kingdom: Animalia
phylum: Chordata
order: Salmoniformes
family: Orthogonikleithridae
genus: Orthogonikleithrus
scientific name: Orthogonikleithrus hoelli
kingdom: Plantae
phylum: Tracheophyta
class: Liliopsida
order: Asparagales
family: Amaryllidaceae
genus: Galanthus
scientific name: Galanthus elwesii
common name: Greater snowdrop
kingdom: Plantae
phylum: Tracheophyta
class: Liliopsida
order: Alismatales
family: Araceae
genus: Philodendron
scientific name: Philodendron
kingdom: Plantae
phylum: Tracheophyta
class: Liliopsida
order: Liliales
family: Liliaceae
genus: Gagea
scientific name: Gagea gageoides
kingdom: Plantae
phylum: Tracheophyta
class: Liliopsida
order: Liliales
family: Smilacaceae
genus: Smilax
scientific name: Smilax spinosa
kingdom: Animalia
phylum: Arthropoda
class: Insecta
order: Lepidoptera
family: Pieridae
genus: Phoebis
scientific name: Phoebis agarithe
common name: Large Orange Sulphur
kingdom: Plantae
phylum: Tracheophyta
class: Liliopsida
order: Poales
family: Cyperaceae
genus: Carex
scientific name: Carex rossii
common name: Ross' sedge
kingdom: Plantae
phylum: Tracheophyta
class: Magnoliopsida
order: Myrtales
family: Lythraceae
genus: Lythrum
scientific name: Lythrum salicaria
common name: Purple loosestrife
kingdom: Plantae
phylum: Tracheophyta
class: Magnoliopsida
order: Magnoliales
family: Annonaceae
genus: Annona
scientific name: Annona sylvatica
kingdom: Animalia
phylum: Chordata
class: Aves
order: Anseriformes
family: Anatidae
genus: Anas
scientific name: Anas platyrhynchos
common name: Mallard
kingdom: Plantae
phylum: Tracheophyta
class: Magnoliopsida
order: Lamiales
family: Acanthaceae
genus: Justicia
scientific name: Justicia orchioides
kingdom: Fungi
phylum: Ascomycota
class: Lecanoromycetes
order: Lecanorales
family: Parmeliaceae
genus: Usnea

• • • •

Directions.
Print every classification line given above for all of the items, word for word and in the same order.

Response to the exercise.
kingdom: Animalia
phylum: Chordata
order: Salmoniformes
family: Orthogonikleithridae
genus: Orthogonikleithrus
scientific name: Orthogonikleithrus hoelli
kingdom: Plantae
phylum: Tracheophyta
class: Liliopsida
order: Asparagales
family: Amaryllidaceae
genus: Galanthus
scientific name: Galanthus elwesii
common name: Greater snowdrop
kingdom: Plantae
phylum: Tracheophyta
class: Liliopsida
order: Alismatales
family: Araceae
genus: Philodendron
scientific name: Philodendron
kingdom: Plantae
phylum: Tracheophyta
class: Liliopsida
order: Liliales
family: Liliaceae
genus: Gagea
scientific name: Gagea gageoides
kingdom: Plantae
phylum: Tracheophyta
class: Liliopsida
order: Liliales
family: Smilacaceae
genus: Smilax
scientific name: Smilax spinosa
kingdom: Animalia
phylum: Arthropoda
class: Insecta
order: Lepidoptera
family: Pieridae
genus: Phoebis
scientific name: Phoebis agarithe
common name: Large Orange Sulphur
kingdom: Plantae
phylum: Tracheophyta
class: Liliopsida
order: Poales
family: Cyperaceae
genus: Carex
scientific name: Carex rossii
common name: Ross' sedge
kingdom: Plantae
phylum: Tracheophyta
class: Magnoliopsida
order: Myrtales
family: Lythraceae
genus: Lythrum
scientific name: Lythrum salicaria
common name: Purple loosestrife
kingdom: Plantae
phylum: Tracheophyta
class: Magnoliopsida
order: Magnoliales
family: Annonaceae
genus: Annona
scientific name: Annona sylvatica
kingdom: Animalia
phylum: Chordata
class: Aves
order: Anseriformes
family: Anatidae
genus: Anas
scientific name: Anas platyrhynchos
common name: Mallard
kingdom: Plantae
phylum: Tracheophyta
class: Magnoliopsida
order: Lamiales
family: Acanthaceae
genus: Justicia
scientific name: Justicia orchioides
kingdom: Fungi
phylum: Ascomycota
class: Lecanoromycetes
order: Lecanorales
family: Parmeliaceae
genus: Usnea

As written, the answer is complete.